## Data items
'''
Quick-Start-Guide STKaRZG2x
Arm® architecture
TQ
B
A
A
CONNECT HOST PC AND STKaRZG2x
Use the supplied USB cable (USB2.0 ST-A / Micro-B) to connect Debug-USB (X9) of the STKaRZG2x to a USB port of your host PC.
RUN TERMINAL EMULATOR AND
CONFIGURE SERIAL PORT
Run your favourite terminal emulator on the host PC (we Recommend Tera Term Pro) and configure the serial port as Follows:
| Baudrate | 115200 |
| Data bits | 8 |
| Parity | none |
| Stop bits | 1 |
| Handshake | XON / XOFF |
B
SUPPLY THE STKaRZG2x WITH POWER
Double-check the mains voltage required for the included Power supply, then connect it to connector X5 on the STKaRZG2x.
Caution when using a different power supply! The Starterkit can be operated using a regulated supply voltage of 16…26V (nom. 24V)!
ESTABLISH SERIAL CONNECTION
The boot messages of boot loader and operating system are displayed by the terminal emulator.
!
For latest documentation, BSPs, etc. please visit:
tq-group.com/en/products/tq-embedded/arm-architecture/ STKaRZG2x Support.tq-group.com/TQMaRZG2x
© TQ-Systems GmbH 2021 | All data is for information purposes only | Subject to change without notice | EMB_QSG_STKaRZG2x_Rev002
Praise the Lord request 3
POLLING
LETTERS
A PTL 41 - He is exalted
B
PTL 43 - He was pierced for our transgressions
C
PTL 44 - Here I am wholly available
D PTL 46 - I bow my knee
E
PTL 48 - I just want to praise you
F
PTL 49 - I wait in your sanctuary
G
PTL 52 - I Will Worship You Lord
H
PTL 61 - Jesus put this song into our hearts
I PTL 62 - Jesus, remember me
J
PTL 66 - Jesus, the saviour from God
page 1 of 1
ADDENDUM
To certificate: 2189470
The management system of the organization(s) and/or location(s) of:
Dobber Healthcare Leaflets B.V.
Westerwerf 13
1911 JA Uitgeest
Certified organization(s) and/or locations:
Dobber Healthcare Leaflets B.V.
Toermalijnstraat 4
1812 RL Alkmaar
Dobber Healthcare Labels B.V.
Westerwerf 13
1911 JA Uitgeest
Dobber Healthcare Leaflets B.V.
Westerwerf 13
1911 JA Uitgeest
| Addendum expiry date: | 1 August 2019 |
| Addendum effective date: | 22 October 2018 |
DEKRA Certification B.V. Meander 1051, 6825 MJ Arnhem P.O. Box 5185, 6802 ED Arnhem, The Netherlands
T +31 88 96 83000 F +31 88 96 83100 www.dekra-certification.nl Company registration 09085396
'''
## ACTIVITY
This exercise calls for the entries to be restated exactly.

## PROBLEM SOLUTION
Quick-Start-Guide STKaRZG2x
Arm® architecture
TQ
B
A
A
CONNECT HOST PC AND STKaRZG2x
Use the supplied USB cable (USB2.0 ST-A / Micro-B) to connect Debug-USB (X9) of the STKaRZG2x to a USB port of your host PC.
RUN TERMINAL EMULATOR AND
CONFIGURE SERIAL PORT
Run your favourite terminal emulator on the host PC (we Recommend Tera Term Pro) and configure the serial port as Follows:
| Baudrate | 115200 |
| Data bits | 8 |
| Parity | none |
| Stop bits | 1 |
| Handshake | XON / XOFF |
B
SUPPLY THE STKaRZG2x WITH POWER
Double-check the mains voltage required for the included Power supply, then connect it to connector X5 on the STKaRZG2x.
Caution when using a different power supply! The Starterkit can be operated using a regulated supply voltage of 16…26V (nom. 24V)!
ESTABLISH SERIAL CONNECTION
The boot messages of boot loader and operating system are displayed by the terminal emulator.
!
For latest documentation, BSPs, etc. please visit:
tq-group.com/en/products/tq-embedded/arm-architecture/ STKaRZG2x Support.tq-group.com/TQMaRZG2x
© TQ-Systems GmbH 2021 | All data is for information purposes only | Subject to change without notice | EMB_QSG_STKaRZG2x_Rev002
Praise the Lord request 3
POLLING
LETTERS
A PTL 41 - He is exalted
B
PTL 43 - He was pierced for our transgressions
C
PTL 44 - Here I am wholly available
D PTL 46 - I bow my knee
E
PTL 48 - I just want to praise you
F
PTL 49 - I wait in your sanctuary
G
PTL 52 - I Will Worship You Lord
H
PTL 61 - Jesus put this song into our hearts
I PTL 62 - Jesus, remember me
J
PTL 66 - Jesus, the saviour from God
page 1 of 1
ADDENDUM
To certificate: 2189470
The management system of the organization(s) and/or location(s) of:
Dobber Healthcare Leaflets B.V.
Westerwerf 13
1911 JA Uitgeest
Certified organization(s) and/or locations:
Dobber Healthcare Leaflets B.V.
Toermalijnstraat 4
1812 RL Alkmaar
Dobber Healthcare Labels B.V.
Westerwerf 13
1911 JA Uitgeest
Dobber Healthcare Leaflets B.V.
Westerwerf 13
1911 JA Uitgeest
| Addendum expiry date: | 1 August 2019 |
| Addendum effective date: | 22 October 2018 |
DEKRA Certification B.V. Meander 1051, 6825 MJ Arnhem P.O. Box 5185, 6802 ED Arnhem, The Netherlands
T +31 88 96 83000 F +31 88 96 83100 www.dekra-certification.nl Company registration 09085396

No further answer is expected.